Sağlam bir evlilik, belli bir erişkinlik düzeyine ulaşmış iki kişinin temel istek ve gereksinimlerinin büyük ölçüde benzeştiği, farklılıkların da müsamaha ve sevgi ile kucaklandığı bir alakadır biçimidir. Hakikat sebeplerle gerçekleştirildiğinde ve sürdürüldüğünde memnun ve inançlı bir hayat imkanlı kılar hakikat ve sağlam evlilik.

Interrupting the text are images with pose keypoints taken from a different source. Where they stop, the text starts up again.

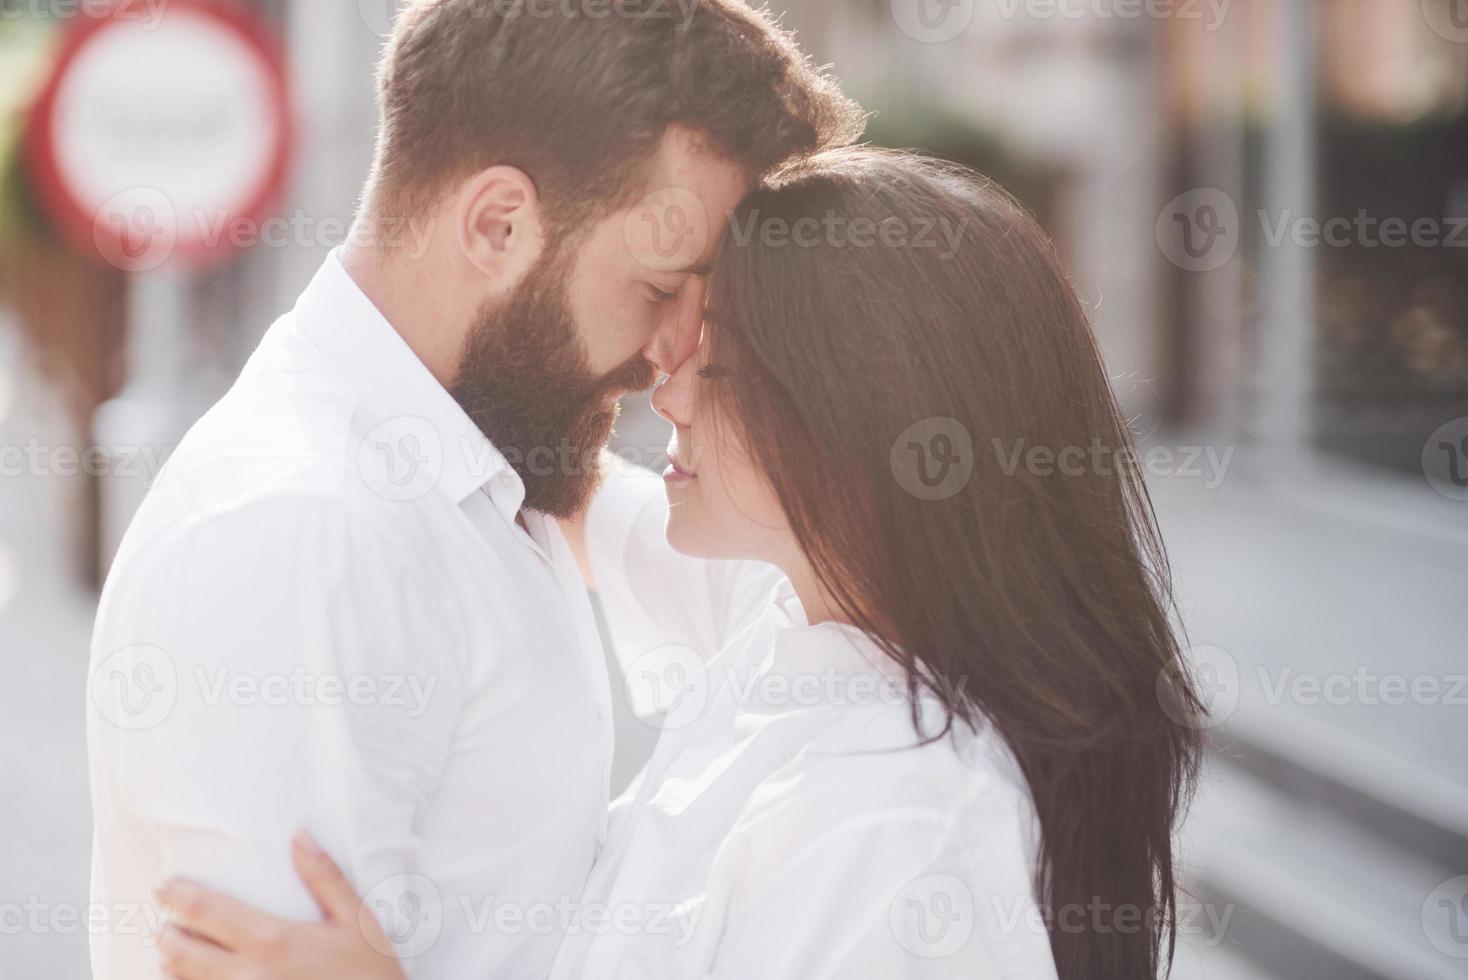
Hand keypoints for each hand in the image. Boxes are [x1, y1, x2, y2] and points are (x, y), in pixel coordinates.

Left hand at [154, 832, 407, 979]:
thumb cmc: (371, 973)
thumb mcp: (357, 919)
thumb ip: (324, 877)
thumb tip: (298, 836)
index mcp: (273, 940)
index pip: (207, 912)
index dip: (177, 896)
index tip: (163, 887)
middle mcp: (246, 975)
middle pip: (180, 953)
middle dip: (165, 935)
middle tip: (164, 922)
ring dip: (171, 968)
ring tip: (173, 955)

Evlilikte çok temel ve kolay bir kural vardır: Eşinizin size söylemesini ve yapmasını istemediğiniz hiçbir şeyi eşinize söylemeyin ve yapmayın. Ne kadar kolay, değil mi? Uygulaması da çok kolay. Kâfi ki evlilik nedeniniz gerçek sevgi olsun.
Umarım memnun olmayı seçerseniz. Malum, bu sizin elinizde.